Kubernetes (often referred to as K8s) is an open-source container orchestration tool which means it’s a tool used to automate the deployment, management, scaling, and networking of containers. Kubernetes is the industry’s most popular option but there are a few others such as Docker Swarm and Apache Mesos. Rat Hat OpenShift is another flavor of Kubernetes with enterprise grade security features and pre-built configuration settings and is also extremely popular for large companies. Understanding Kubernetes can allow data engineers to deploy, scale, and manage data applications without having to constantly rely on a DevOps team.

VuTrinh.

Kubernetes for Data Engineers

My name is Vu Trinh, and I am a data engineer…

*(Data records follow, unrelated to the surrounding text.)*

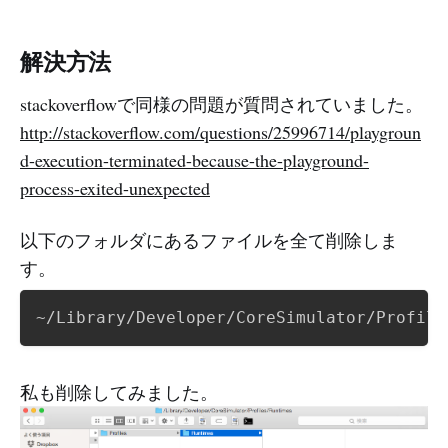
解決方法
stackoverflowで同様の問題が質問されていました。
http://stackoverflow.com/questions/25996714/playgroun
d-execution-terminated-because-the-playground-
process-exited-unexpected
以下のフォルダにあるファイルを全て削除しま
す。
私も削除してみました。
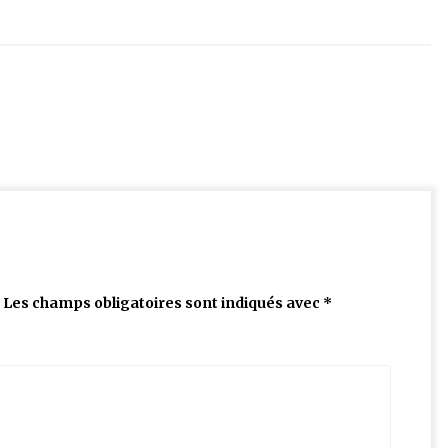
Les champs obligatoires sont indiqués avec
*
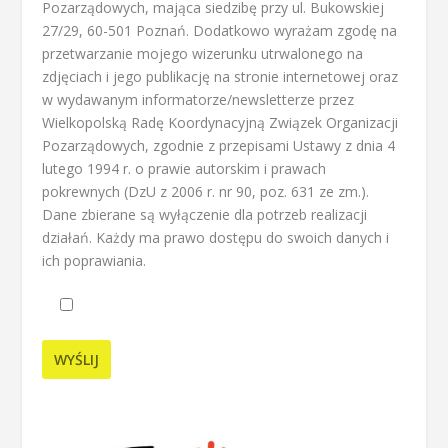
Pozarządowych, mająca siedzibę przy ul. Bukowskiej
27/29, 60-501 Poznań. Dodatkowo wyrażam zgodę na
przetwarzanie mojego wizerunku utrwalonego na
zdjęciach i jego publikację na stronie internetowej oraz
w wydawanym informatorze/newsletterze przez
Wielkopolską Radę Koordynacyjną Związek Organizacji
Pozarządowych, zgodnie z przepisami Ustawy z dnia 4
lutego 1994 r. o prawie autorskim i prawach
pokrewnych (DzU z 2006 r. nr 90, poz. 631 ze zm.).
Dane zbierane są wyłączenie dla potrzeb realizacji
działań. Każdy ma prawo dostępu do swoich danych i
ich poprawiania.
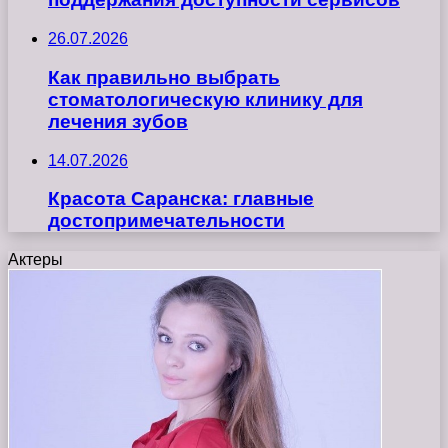
26.07.2026
Как правильно выбрать
стоматологическую клинику для
лечения зубов
14.07.2026
Красота Саранска: главные
достопримечательности
Актеры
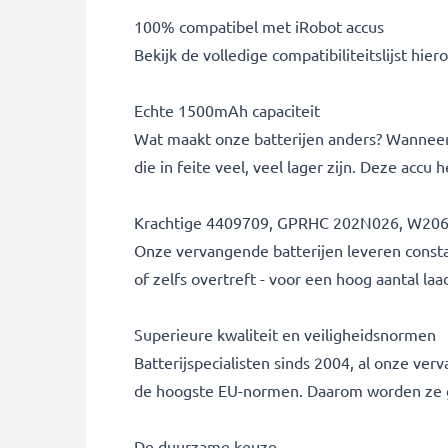
100% compatibel met iRobot accus
Bekijk de volledige compatibiliteitslijst hier
Echte 1500mAh capaciteit
Wat maakt onze batterijen anders? Wanneer 
die in feite veel, veel lager zijn. Deze acc
Krachtige 4409709, GPRHC 202N026, W20
Onze vervangende batterijen leveren constan
of zelfs overtreft - voor een hoog aantal laad
Superieure kwaliteit en veiligheidsnormen
Batterijspecialisten sinds 2004, al onze ve
de hoogste EU-normen. Daarom worden ze ge
De duurzame keuze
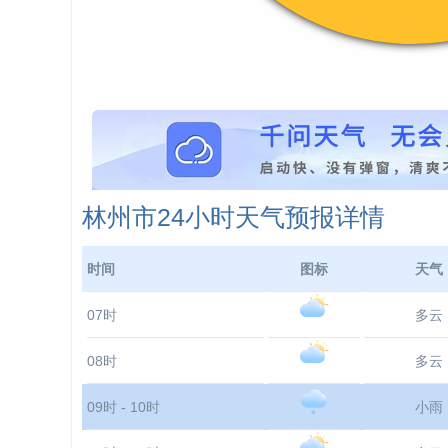
林州市24小时天气预报详情
时间
图标
天气
07时
多云
08时
多云
09时 - 10时
小雨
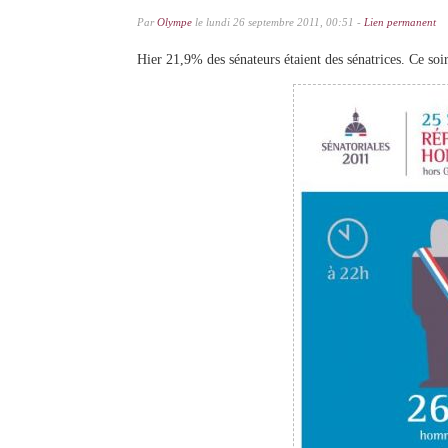
Par
Olympe
le lundi 26 septembre 2011, 00:51 -
Lien permanent
Hier 21,9% des sénateurs étaient des sénatrices. Ce so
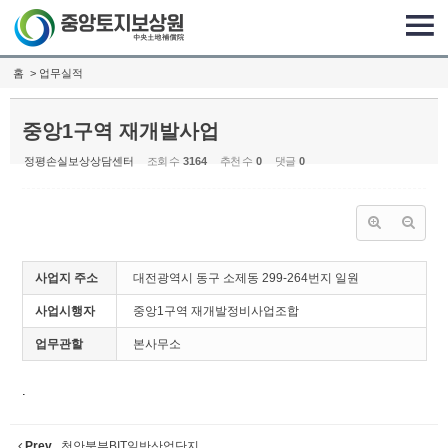
Sketchbook5, 스케치북5
Sketchbook5, 스케치북5
홈
> 업무실적
중앙1구역 재개발사업
정평손실보상상담센터
조회 수
3164
추천 수
0
댓글
0
사업지 주소
대전광역시 동구 소제동 299-264번지 일원
사업시행자
중앙1구역 재개발정비사업조합
업무관할
본사무소
.
Prev
천안북부BIT일반산업단지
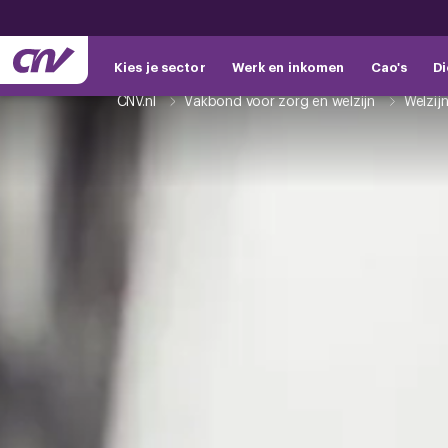
Kies je sector
Werk en inkomen
Cao's
Di
CNV.nl
Vakbond voor zorg en welzijn
Welzij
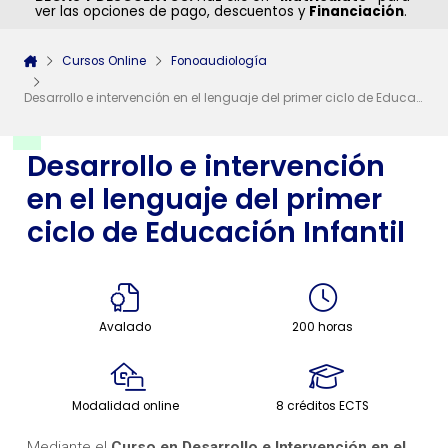
ver las opciones de pago, descuentos y
Financiación
.
Cursos Online
Fonoaudiología
Desarrollo e intervención en el lenguaje del primer ciclo de Educación Infantil
Desarrollo e intervención
en el lenguaje del primer
ciclo de Educación Infantil
Avalado
200 horas
Modalidad online
8 créditos ECTS
Mediante el
Curso en Desarrollo e Intervención en el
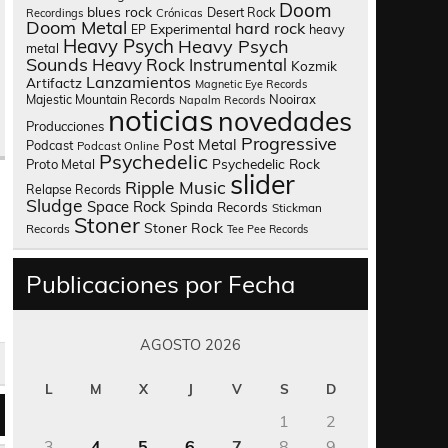
Doom
blues rock
Desert Rock
Recordings
Crónicas
Doom Metal
hard rock
Experimental
heavy
EP
Heavy Psych
Heavy Psych
metal
Sounds
Heavy Rock
Instrumental
Kozmik
Lanzamientos
Artifactz
Magnetic Eye Records
Nooirax
Majestic Mountain Records
Napalm Records
noticias
novedades
Producciones
Progressive
Post Metal
Podcast
Podcast Online
Psychedelic
Psychedelic Rock
Proto Metal
slider
Ripple Music
Relapse Records
Sludge
Space Rock
Spinda Records
Stickman
Stoner
Stoner Rock
Records
Tee Pee Records
Publicaciones por Fecha
AGOSTO 2026
L
M
X
J
V
S
D
1
2
3
4
5
6
7
8
9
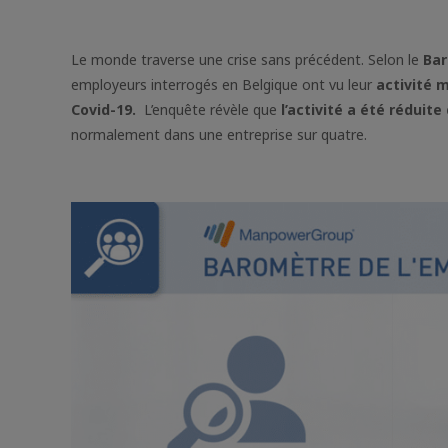
Le monde traverse une crise sans précédent. Selon le
Bar
employeurs interrogés en Belgique ont vu leur
activité 
Covid-19.
L’enquête révèle que
l’activité a été réduit
normalement dans une entreprise sur quatre.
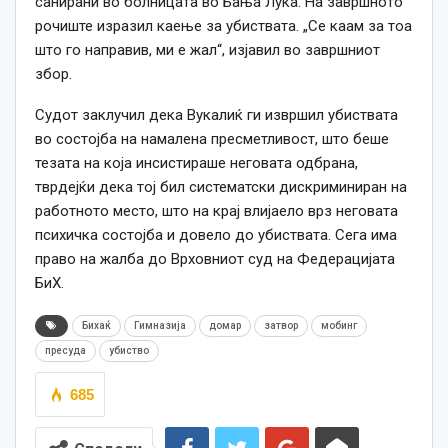
санирани во болницата во Бања Лука. На завршното
рочиште изразил каење за убиствата. „Се каам за тоа
што го направив, ми е жал“, изјавил во завршниот
збор.
Судот заклучил дека Вукалиќ ги извршил убиствата
во состојба на намалена пресметливост, што беше
тезата на која инсистираше неговата одбрана,
тврдејќи дека тој бил систематски дискриминиран на
работното место, што на крај влијаело врз неговата
психичка состојба и довело до убиствата. Сега има
право на жалба до Врховниот суд на Федерацијата
БиХ.
Бихаќ
Гимназија
домар
затвор
мобинг
пресуда
убиство
685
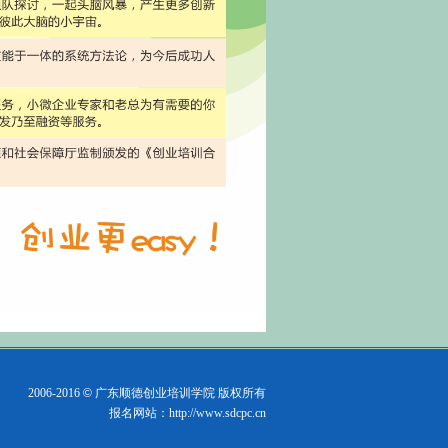
2006-2016
©
广东顺德创业培训学院
版权所有
报名网站：http://www.sdcpc.cn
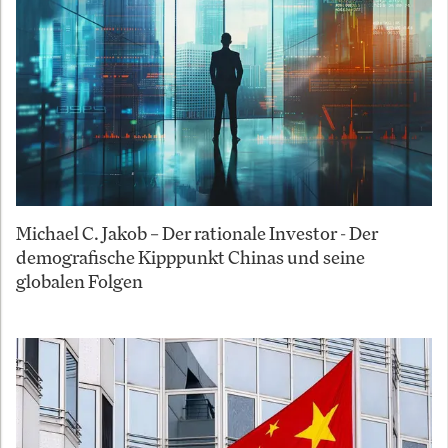
Michael C. Jakob – Der rationale Investor - Der
demografische Kipppunkt Chinas und seine
globalen Folgen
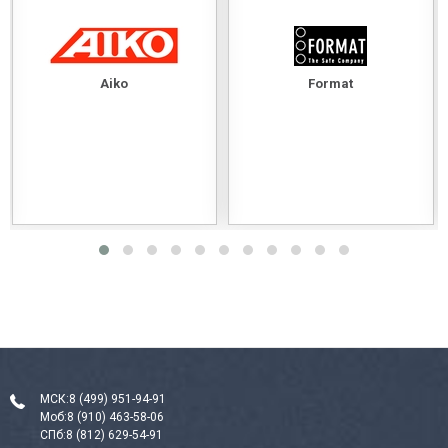
Aiko
Format
МСК:
8 (499) 951-94-91
Моб:
8 (910) 463-58-06
СПб:
8 (812) 629-54-91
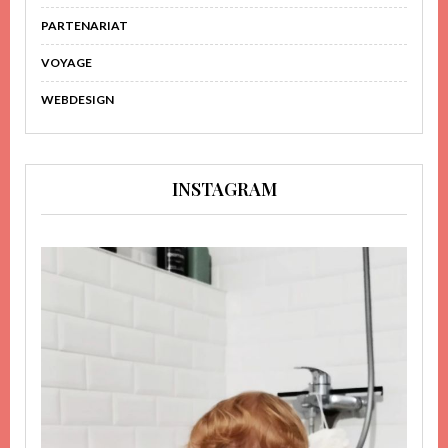
PARTENARIAT
VOYAGE
WEBDESIGN
INSTAGRAM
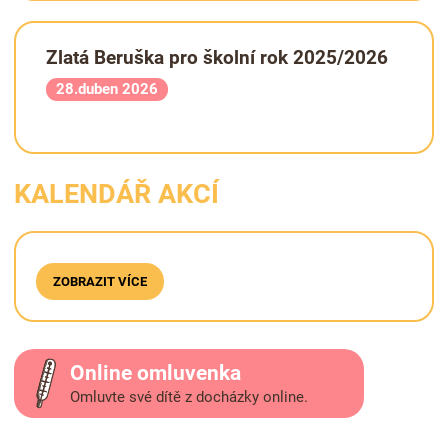
Zlatá Beruška pro školní rok 2025/2026
28.duben 2026
KALENDÁŘ AKCÍ
ZOBRAZIT VÍCE
Online omluvenka
Omluvte své dítě z docházky online.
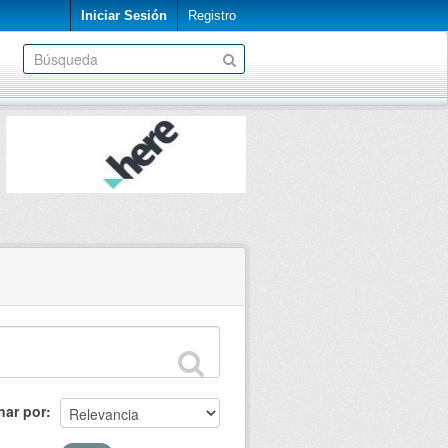
Iniciar Sesión
Registro
nar por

10 months ago · 44 likes · 7 comments · Vu Trinh

💡 Key Insight

TL;DR - Kubernetes is not an essential skill for data engineers to know. At least not right now.

Kubernetes is a fantastic tool for managing large-scale deployments and unpredictable workloads. However, it also adds additional complexity and requires expertise in building infrastructure and networking to use effectively. Several data engineers said plainly that most companies do not face the scale or bursty workloads (meaning sudden spikes in data volumes) that justifies the additional labor and maintenance required to support it (though some companies may take on that challenge regardless).

The built-in autoscaling of most other managed container services is likely a better choice for the majority of organizations. One major caveat however is that the quantity and complexity of data is increasing rapidly every year.

3. Do you think data engineers need to spend much time learning OLTP systems?

OLTP systems are often the source of the data that data engineers work with in OLAP systems. While DEs are not usually responsible for OLTP systems, it can still be beneficial to spend some time understanding how they work as upstream changes can directly affect your work.

💡 Key Insight

It’s a recurring joke in the data engineering community that DEs are often given a hot mess of data and only through herculean efforts and band-aid solutions does it become usable. This is at least partly due to the fact that application development tends to prioritize immediate functionality, without always considering the downstream implications for data.

As a data engineer, you probably don’t have to become an expert in OLTP systems but engineers that have a foundational knowledge of both OLTP and OLAP systems can improve both by collaborating with application development teams to design performant schemas that also make downstream data pipelines more efficient.

One member also pointed out that databases used typically for OLTP workloads (e.g. PostgreSQL and MySQL) are also often used for data warehousing at smaller scales. Overall, understanding the basics is time well spent, but the inner complexities and in-depth knowledge is typically not necessary.

Industry Pulse

Here are some industry topics and trends from this month:

Data Intelligence End-to-End with Azure Databricks and Microsoft Fabric

A new architecture guide was published this month by Azure in conjunction with Databricks.

The Data Intelligence End-to-End Architecture provides a scalable, secure foundation for analytics, AI, and real-time insights across both batch and streaming data. The architecture seamlessly integrates with Power BI and Copilot in Microsoft Fabric, Microsoft Purview, Azure Data Lake Storage Gen2, and Azure Event Hubs, empowering data-driven decision-making across the enterprise.

Pinterest Tiered Storage for Apache Kafka: A Broker-Decoupled Approach

This month Pinterest shared their open-source implementation of Tiered Storage for Apache Kafka which is decoupled from the broker. By decoupling tiered storage from the broker, Pinterest’s implementation brings the benefits of storage-compute decoupling from MemQ to Kafka and unlocks key advantages in flexibility, ease of adoption, cost reduction, and resource utilization when compared to the native implementation.

*Advantages of a broker-decoupled approach.*

Introducing Netflix’s Key-Value Data Abstraction Layer

Netflix released a deep dive into how their KV abstraction works, the architectural principles guiding its design, the challenges they faced, and the technical innovations that allowed them to achieve performance and reliability at a global scale.